ParameterImportance
ParameterImportance copied to clipboard
Broken fANOVA
Running on the spear-qcp example (from SMAC3)
$ python ~/git/ParameterImportance/scripts/evaluate.py --scenario_file smac3-output_2017-05-12_12\:53\:31_\(750603\)_run1/scenario.txt --history smac3-output_2017-05-12_12\:53\:31_\(750603\)_run1/runhistory.json --trajectory smac3-output_2017-05-12_12\:53\:31_\(750603\)_run1/traj_aclib2.json --num_params 10 --modus all
[...]
INFO:fANOVA:PREPROCESSING PREPROCESSING PREPROCESSING PREPROCESSING PREPROCESSING PREPROCESSING
INFO:fANOVA:Finished Preprocessing
Traceback (most recent call last):
File "/home/lindauer/git/ParameterImportance/scripts/evaluate.py", line 41, in <module>
result = importance.evaluate_scenario(args.modus)
File "/home/lindauer/git/ParameterImportance/pimp/importance/importance.py", line 240, in evaluate_scenario
self.evaluator = method
File "/home/lindauer/git/ParameterImportance/pimp/importance/importance.py", line 160, in evaluator
to_evaluate=self._parameters_to_evaluate)
File "/home/lindauer/git/ParameterImportance/pimp/evaluator/fanova.py", line 31, in __init__
self.evaluator = fanova_pyrfr(X=self.X, Y=self.y.flatten(), config_space=cs, config_on_hypercube=True)

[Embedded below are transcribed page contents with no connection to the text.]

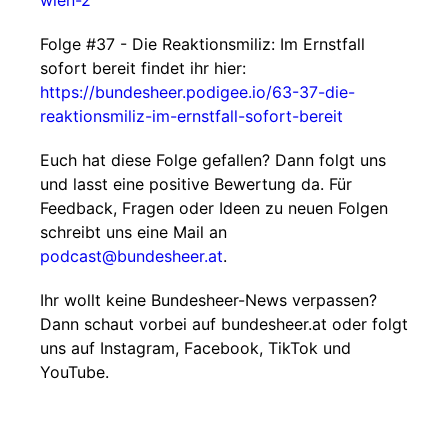
wien-2
Folge #37 - Die Reaktionsmiliz: Im Ernstfall
sofort bereit findet ihr hier:
https://bundesheer.podigee.io/63-37-die-
reaktionsmiliz-im-ernstfall-sofort-bereit
Euch hat diese Folge gefallen? Dann folgt uns
und lasst eine positive Bewertung da. Für
Feedback, Fragen oder Ideen zu neuen Folgen
schreibt uns eine Mail an
podcast@bundesheer.at
.
Ihr wollt keine Bundesheer-News verpassen?
Dann schaut vorbei auf bundesheer.at oder folgt
uns auf Instagram, Facebook, TikTok und
YouTube.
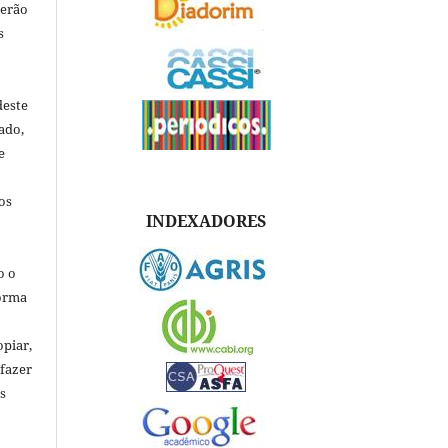
verão
s
deste
ado,
e
os
INDEXADORES
o o
forma
opiar,
 fazer
s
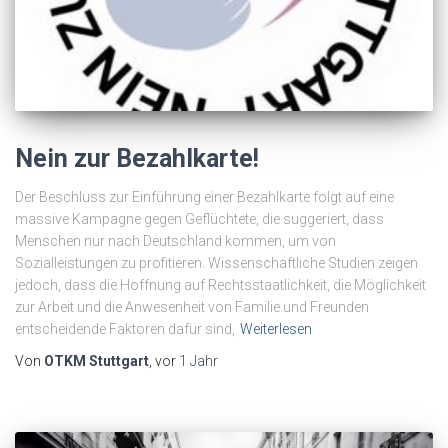
Nein zur Bezahlkarte!
Der Beschluss zur Einführung einer Bezahlkarte folgt auf eine
massive Kampagne gegen Geflüchtete, die suggeriert, dass
Menschen nur nach Deutschland kommen, um von
Sozialleistungen zu profitieren. Wissenschaftliche Studien zeigen
jedoch, dass die Hoffnung auf Rechtsstaatlichkeit, die Möglichkeit
zur Arbeit und die Anwesenheit von Familie und Freunden
entscheidende Faktoren dafür sind,
Weiterlesen
Von
OTKM Stuttgart
, vor
1 Jahr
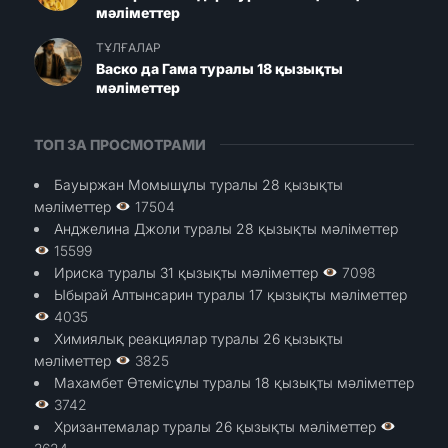
мәліметтер
ТҰЛҒАЛАР
Васко да Гама туралы 18 қызықты
мәліметтер
ТОП ЗА ПРОСМОТРАМИ
Бауыржан Момышұлы туралы 28 қызықты
мәліметтер
17504
Анджелина Джоли туралы 28 қызықты мәліметтер
15599
Ириска туралы 31 қызықты мәліметтер
7098
Ыбырай Алтынсарин туралы 17 қызықты мәліметтер
4035
Химиялық реакциялар туралы 26 қызықты
мәліметтер
3825
Махамбет Өтемісұлы туралы 18 қызықты мәліметтер
3742
Хризантемалар туралы 26 қызықты мәліметтер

TypeError: __init__() got an unexpected keyword argument 'config_on_hypercube'
@mlindauer: Did you install fANOVA as listed in the requirements file, i.e. git+http://github.com/automl/fanova@952c9bd46b47cde87036c00f974629c9e5819565 (I'm still working on getting a tag for fanova so we don't have to reference commit numbers) If so this shouldn't happen. If you've installed it manually, then you've installed the wrong branch. The pyrfr_reimplementation branch is what we need here.
yes, indeed, I used the wrong branch. After reinstalling fANOVA, I'm getting a new error now:
INFO:Importance:Running evaluation method fANOVA
Traceback (most recent call last):
File "/home/lindauer/git/ParameterImportance/scripts/evaluate.py", line 41, in <module>
result = importance.evaluate_scenario(args.modus)
File "/home/lindauer/git/ParameterImportance/pimp/importance/importance.py", line 247, in evaluate_scenario
return {evaluation_method: self.evaluator.run()}
File "/home/lindauer/git/ParameterImportance/pimp/evaluator/fanova.py", line 76, in run
idx, param.name, self.evaluator.quantify_importance([idx])[(idx, )]['total importance']))
File "/home/lindauer/anaconda3/lib/python3.6/site-packages/fanova/fanova.py", line 280, in quantify_importance
[self.V_U_total[sub_dims][t] / self.trees_total_variance[t] for t in range(self.n_trees)])
File "/home/lindauer/anaconda3/lib/python3.6/site-packages/fanova/fanova.py", line 280, in <listcomp>
[self.V_U_total[sub_dims][t] / self.trees_total_variance[t] for t in range(self.n_trees)])
ZeroDivisionError: float division by zero
This mean that one of the trees doesn't have any variance. Which can happen in the following scenarios:
- you have cutoff all the data
- all the data points have the same performance
- you only have 1 data points
None the less, the error shouldn't happen, and this issue actually belongs into the fANOVA. Could you guys try to take a snapshot of the data fed into the fANOVA to reproduce that on my side and fix it. Thanks!